_Dataset entries_
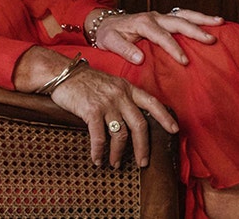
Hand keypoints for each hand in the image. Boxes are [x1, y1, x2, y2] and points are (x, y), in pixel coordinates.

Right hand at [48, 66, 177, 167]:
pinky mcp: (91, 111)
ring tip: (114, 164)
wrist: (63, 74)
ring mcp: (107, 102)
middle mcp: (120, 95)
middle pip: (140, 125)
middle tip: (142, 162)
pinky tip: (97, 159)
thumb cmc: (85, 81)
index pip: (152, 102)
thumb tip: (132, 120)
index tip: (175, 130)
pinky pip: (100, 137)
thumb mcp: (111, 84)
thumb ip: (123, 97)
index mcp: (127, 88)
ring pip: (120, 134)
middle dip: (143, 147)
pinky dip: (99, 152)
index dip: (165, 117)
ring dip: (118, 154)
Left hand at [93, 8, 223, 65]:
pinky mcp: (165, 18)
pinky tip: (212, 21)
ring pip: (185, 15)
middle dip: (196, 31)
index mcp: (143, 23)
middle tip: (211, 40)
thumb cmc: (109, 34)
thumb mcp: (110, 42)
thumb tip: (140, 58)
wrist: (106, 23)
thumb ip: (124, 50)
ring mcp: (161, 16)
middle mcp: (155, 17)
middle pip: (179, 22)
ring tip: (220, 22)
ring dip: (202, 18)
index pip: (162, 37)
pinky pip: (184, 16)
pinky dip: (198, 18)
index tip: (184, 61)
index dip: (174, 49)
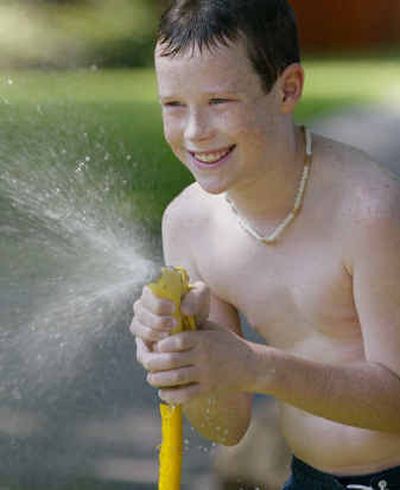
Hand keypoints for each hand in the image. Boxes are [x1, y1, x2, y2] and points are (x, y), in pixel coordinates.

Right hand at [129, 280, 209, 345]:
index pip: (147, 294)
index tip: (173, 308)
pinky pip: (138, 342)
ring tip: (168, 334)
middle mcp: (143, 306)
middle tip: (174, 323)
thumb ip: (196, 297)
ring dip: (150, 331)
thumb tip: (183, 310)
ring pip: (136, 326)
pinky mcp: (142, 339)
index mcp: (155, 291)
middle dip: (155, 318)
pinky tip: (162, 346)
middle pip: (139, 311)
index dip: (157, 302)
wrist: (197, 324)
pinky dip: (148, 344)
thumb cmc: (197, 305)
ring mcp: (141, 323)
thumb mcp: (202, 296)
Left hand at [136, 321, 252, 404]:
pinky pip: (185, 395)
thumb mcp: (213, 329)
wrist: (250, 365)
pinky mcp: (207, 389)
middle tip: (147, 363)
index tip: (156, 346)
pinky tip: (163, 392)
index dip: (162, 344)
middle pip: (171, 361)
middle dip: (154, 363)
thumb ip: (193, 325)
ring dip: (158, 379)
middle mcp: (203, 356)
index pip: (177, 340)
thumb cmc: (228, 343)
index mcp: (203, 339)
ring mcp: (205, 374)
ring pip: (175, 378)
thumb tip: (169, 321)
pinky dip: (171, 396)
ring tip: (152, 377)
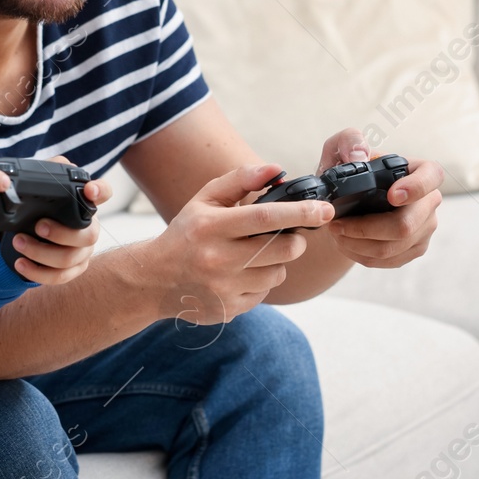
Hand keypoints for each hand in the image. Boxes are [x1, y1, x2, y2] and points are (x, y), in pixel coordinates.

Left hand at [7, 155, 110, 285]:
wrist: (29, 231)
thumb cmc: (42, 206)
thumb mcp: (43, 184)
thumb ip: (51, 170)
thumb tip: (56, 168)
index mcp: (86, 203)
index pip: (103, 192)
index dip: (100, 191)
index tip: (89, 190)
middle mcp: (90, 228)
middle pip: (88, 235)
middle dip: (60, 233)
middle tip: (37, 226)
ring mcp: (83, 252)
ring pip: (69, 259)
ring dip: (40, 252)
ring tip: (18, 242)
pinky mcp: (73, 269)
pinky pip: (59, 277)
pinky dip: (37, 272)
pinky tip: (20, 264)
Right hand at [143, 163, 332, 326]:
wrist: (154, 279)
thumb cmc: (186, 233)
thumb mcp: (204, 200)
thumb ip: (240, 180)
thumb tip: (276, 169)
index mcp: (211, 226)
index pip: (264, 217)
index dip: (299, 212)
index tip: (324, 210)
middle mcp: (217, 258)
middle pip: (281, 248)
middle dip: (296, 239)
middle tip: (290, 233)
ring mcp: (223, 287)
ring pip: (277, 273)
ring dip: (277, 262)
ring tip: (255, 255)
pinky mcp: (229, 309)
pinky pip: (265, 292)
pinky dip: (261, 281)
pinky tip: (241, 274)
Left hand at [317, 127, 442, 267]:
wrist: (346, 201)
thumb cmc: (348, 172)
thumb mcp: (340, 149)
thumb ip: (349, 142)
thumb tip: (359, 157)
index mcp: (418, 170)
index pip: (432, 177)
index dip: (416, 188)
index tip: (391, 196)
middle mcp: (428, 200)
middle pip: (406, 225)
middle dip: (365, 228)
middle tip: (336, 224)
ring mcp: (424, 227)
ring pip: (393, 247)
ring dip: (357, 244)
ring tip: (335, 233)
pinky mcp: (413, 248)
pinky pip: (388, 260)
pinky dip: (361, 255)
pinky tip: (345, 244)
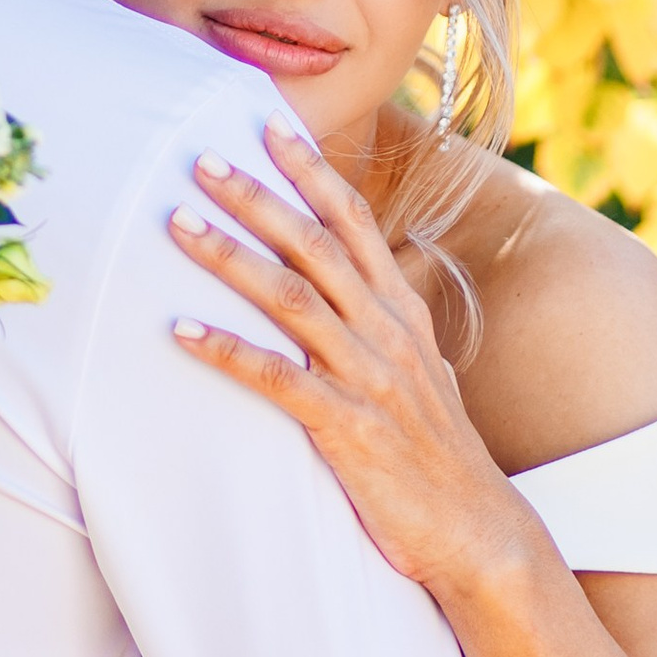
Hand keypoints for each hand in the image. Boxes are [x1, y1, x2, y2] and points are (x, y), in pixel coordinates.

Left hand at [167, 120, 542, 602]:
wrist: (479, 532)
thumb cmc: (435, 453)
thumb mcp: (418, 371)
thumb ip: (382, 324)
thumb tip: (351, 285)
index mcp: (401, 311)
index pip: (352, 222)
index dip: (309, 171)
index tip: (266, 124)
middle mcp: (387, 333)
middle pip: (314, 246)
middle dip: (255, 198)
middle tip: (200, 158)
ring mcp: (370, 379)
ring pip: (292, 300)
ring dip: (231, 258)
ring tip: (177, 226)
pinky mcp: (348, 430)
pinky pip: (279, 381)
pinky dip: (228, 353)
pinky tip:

_TASK TO CARRY OUT_
Copy out all lines above holding "wrist".

_RESPONSE_
wrist: (63, 74)
wrist: (106, 23)
wrist: (197, 324)
wrist: (250, 365)
wrist: (29, 231)
wrist: (154, 279)
wrist: (346, 201)
wrist: (479, 532)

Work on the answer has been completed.